Waterbucks are large antelopes. They are found in two groups occurring as two different species. According to the African myth the meat of the Waterbuck is not edible because of the unpleasant odor produced by their sweat glands.
Waterbuck can be divided into two separate groups who often interbreed when they come in the range of contact and they have their own characteristic identification sign. The first group is Defassa waterbuck who carry a white rump patch. The second is the Ellipsen waterbuck who carry a white ellipse shaped ring on the rump which extends above the tail.
Height: A Waterbuck stands up to a height of 120 to 130 centimeters.
Weight: Female Waterbucks weigh around 160-200 kg. and males weigh about 200-300 kg.
Body: Waterbucks are large creatures, having straight backs with shaggy and coarse coats. Males have sharp pointed horns which have ring like features and curved upwards and backwards. Females do not have horns and are therefore easily recognizable.
Color: The hue of their fur ranges from grayish brown to reddish brown which gets darker as they get older. The lower part of the legs has a black tone with white rings above hooves.
Picture 1 – Waterbuck
Head: Waterbucks have large rounded ears. There are white patches present above their eyes, around nose, mouth and on the throat.
The Waterbucks have certain special behavioral characteristics.
Waterbucks are generally more active in the morning, afternoon and evening.
Territorial males usually defend large areas near water bodies, or streams throughout the year.
The Waterbucks are gregarious by nature and live in a herd of 5-30 which is usually headed by an old bull.
The young males tend to form independent groups.
Waterbucks, if threatened, will take shelter in shallow water or hide themselves in reeds up to the nose.
The males may attack humans when injured.
Waterbucks freely associate with impala and other antelopes.
Males of this species maintain their territories that stretch over three hundred acres during their prime years but they often lose them before the age of ten.
During mating season the males try to hold females when they wander through their territories for mating.
The Waterbuck graze on a wide variety of grasses which are high in protein. When green grass is scarce they feed on fruits, reeds and rushes. Also, they drink plenty of water in unusually large amounts.
Waterbucks are found widely in Sub-Saharan Africa. The first group, Defassa waterbuck, is found in western part of Gregory, starting from Ethiopia to Senegal and towards Zambia in the south. The second group known as Ellipsen waterbuck is mostly found in south eastern Africa which spreads to Gregory rift and Botswana.
They mostly stay near water bodies due to the huge demands of water in their body. They can also be found in grasslands as a wide variety of grasses are a part of their diet. Thus, they are mostly found in savanna and woodland habitats.

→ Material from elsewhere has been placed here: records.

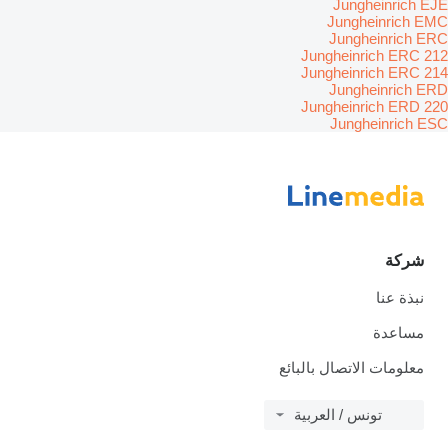
Jungheinrich EJE
Jungheinrich EMC
Jungheinrich ERC
Jungheinrich ERC 212
Jungheinrich ERC 214
Jungheinrich ERD
Jungheinrich ERD 220
Jungheinrich ESC
شركة
نبذة عنا
مساعدة
معلومات الاتصال بالبائع
تونس / العربية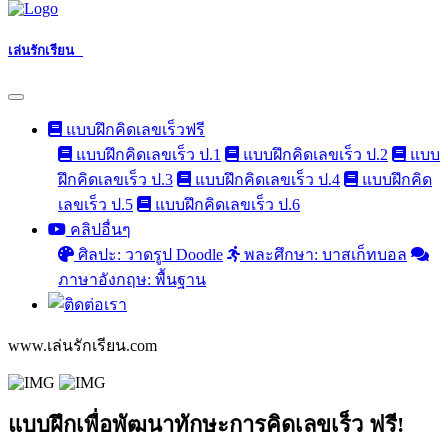
เล่นรักเรียน
แบบฝึกคิดเลขเร็วฟรี
แบบฝึกคิดเลขเร็ว ป.1
แบบฝึกคิดเลขเร็ว ป.2
แบบ
ฝึกคิดเลขเร็ว ป.3
แบบฝึกคิดเลขเร็ว ป.4
แบบฝึกคิด
เลขเร็ว ป.5
แบบฝึกคิดเลขเร็ว ป.6
คลิปอื่นๆ
ศิลปะ: วาดรูป Doodle
พละศึกษา: บาสเก็ทบอล
ภาษาอังกฤษ: พื้นฐาน
www.เล่นรักเรียน.com
แบบฝึกเพื่อพัฒนาทักษะการคิดเลขเร็ว ฟรี!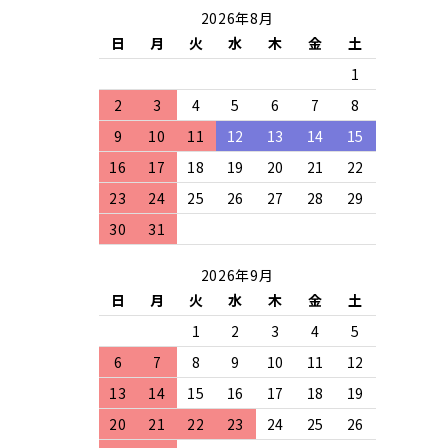
2026年8月
日
月
火
水
木
金
土
1
2
3
4
5
6
7
8
9
10
11
12
13
14
15
16
17
18
19
20
21
22
23
24
25
26
27
28
29
30
31
2026年9月
日
月
火
水
木
金
土
1
2
3
4
5
6
7
8
9
10
11
12
13
14
15
16
17
18
19
20
21
22
23
24
25
26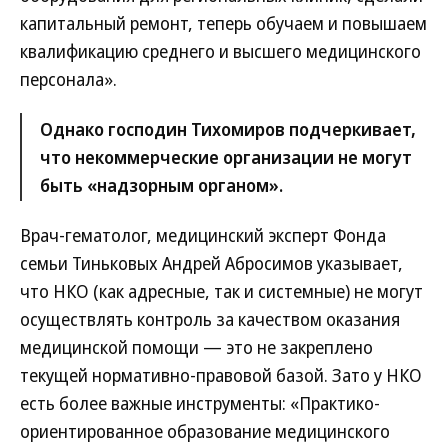
капитальный ремонт, теперь обучаем и повышаем
квалификацию среднего и высшего медицинского
персонала».
Однако господин Тихомиров подчеркивает,
что некоммерческие организации не могут
быть «надзорным органом».
Врач-гематолог, медицинский эксперт Фонда
семьи Тиньковых Андрей Абросимов указывает,
что НКО (как адресные, так и системные) не могут
осуществлять контроль за качеством оказания
медицинской помощи — это не закреплено
текущей нормативно-правовой базой. Зато у НКО
есть более важные инструменты: «Практико-
ориентированное образование медицинского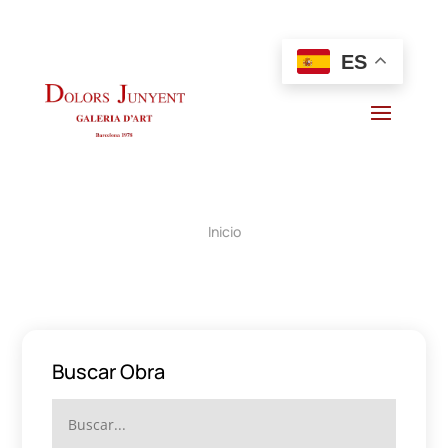
ES
Inicio
Buscar Obra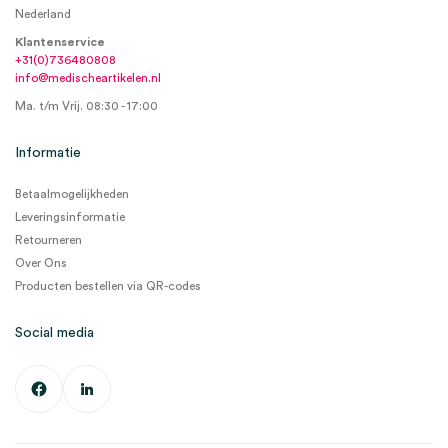
Nederland
Klantenservice
+31(0)736480808
info@medischeartikelen.nl
Ma. t/m Vrij. 08:30 - 17:00
Informatie
Betaalmogelijkheden
Leveringsinformatie
Retourneren
Over Ons
Producten bestellen via QR-codes
Social media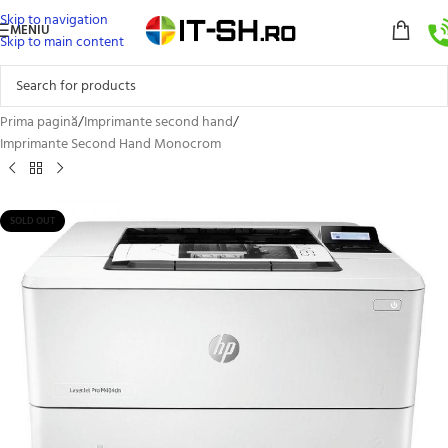
Skip to navigation
MENIU
Skip to main content
Prima pagină
/
Imprimante second hand
/
Imprimante Second Hand Monocrom
SOLD OUT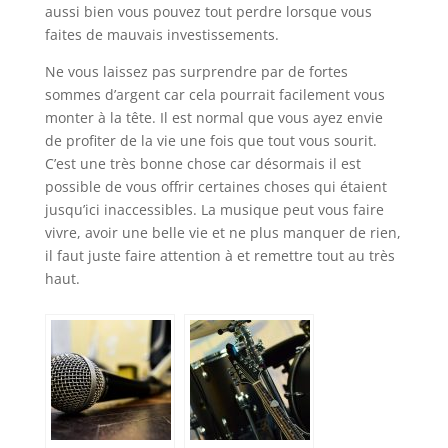
aussi bien vous pouvez tout perdre lorsque vous
faites de mauvais investissements.
Ne vous laissez pas surprendre par de fortes
sommes d’argent car cela pourrait facilement vous
monter à la tête. Il est normal que vous ayez envie
de profiter de la vie une fois que tout vous sourit.
C’est une très bonne chose car désormais il est
possible de vous offrir certaines choses qui étaient
jusqu’ici inaccessibles. La musique peut vous faire
vivre, avoir une belle vie et ne plus manquer de rien,
il faut juste faire attention à et remettre tout au très
haut.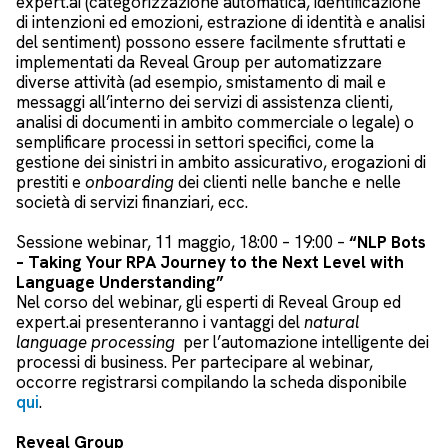
expert.ai (categorizzazione automatica, identificazione
di intenzioni ed emozioni, estrazione di identità e analisi
del sentiment) possono essere facilmente sfruttati e
implementati da Reveal Group per automatizzare
diverse attività (ad esempio, smistamento di mail e
messaggi all’interno dei servizi di assistenza clienti,
analisi di documenti in ambito commerciale o legale) o
semplificare processi in settori specifici, come la
gestione dei sinistri in ambito assicurativo, erogazioni di
prestiti e
onboarding
dei clienti nelle banche e nelle
società di servizi finanziari, ecc.
Sessione webinar, 11 maggio, 18:00 – 19:00 –
“NLP Bots
– Taking Your RPA Journey to the Next Level with
Language Understanding”
Nel corso del webinar, gli esperti di Reveal Group ed
expert.ai presenteranno i vantaggi del
natural
language processing
per l’automazione intelligente dei
processi di business. Per partecipare al webinar,
occorre registrarsi compilando la scheda disponibile
qui
.
Reveal Group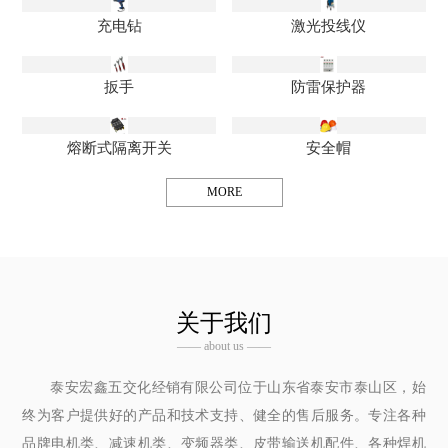
充电钻
激光投线仪
扳手
防雷保护器
熔断式隔离开关
安全帽
MORE
关于我们
—— about us ——
泰安宏鑫五交化经销有限公司位于山东省泰安市泰山区，始
终为客户提供好的产品和技术支持、健全的售后服务。专注各种
品牌电机类、减速机类、变频器类、皮带输送机配件、各种焊机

Waterbucks are threatened mainly by carnivores like hyenas, leopards, cheetahs, lions, hunting dogs and crocodiles.
Picture 2 – Waterbuck Image
The Waterbucks have few adaptive features which help them to survive in their own environment.
Since they spend most of their time in water, they have long stranded hairs which are made waterproof by the skin glands. The hair is covered by a thin tar like grease which carries turpentine like smell.
The flesh of the Waterbucks is tough, stringy, musty-scented and rank. Therefore, predators usually avoid eating them.
Breeding among Waterbucks is carried out throughout the year since food is always available for young ones. However, mating activities reach a peak during winter. Near the equator the breeding is more perennial.
Female waterbucks reach maturity at the age of three years. Males get matured at the age of six years. Males are highly polygamous and guard the herd of females from other males. The gestation period lasts over eight months. At the end of the gestation period a single offspring is born.
The young offspring, after birth, hides in the vegetation for the first two weeks. After this, the young one follows its mother into the herd. At the age of six months, the young one is weaned.
The life span of Waterbucks in wildlife is up to 18 years. If held in captive they live up to 30 years.
The Waterbuck is listed in the Least Concern by IUCN which means they are not yet endangered.
Here are a few interesting information about Waterbucks.
The young waterbucks have a five minutes suckling session during which they are cleaned by their mothers so that no odor is left on their body for predators to attack.
Female Waterbucks are more attached to lands, than males. It is in a male’s favor to have a larger territory in order to come in contact with females.
The Waterbuck, as its name suggests though, is not an aquatic animal at all.
The Waterbucks are seldom attacked by predators due to their foul smelling flesh. Their sweat glands produce an unpleasant odor which predators do not like.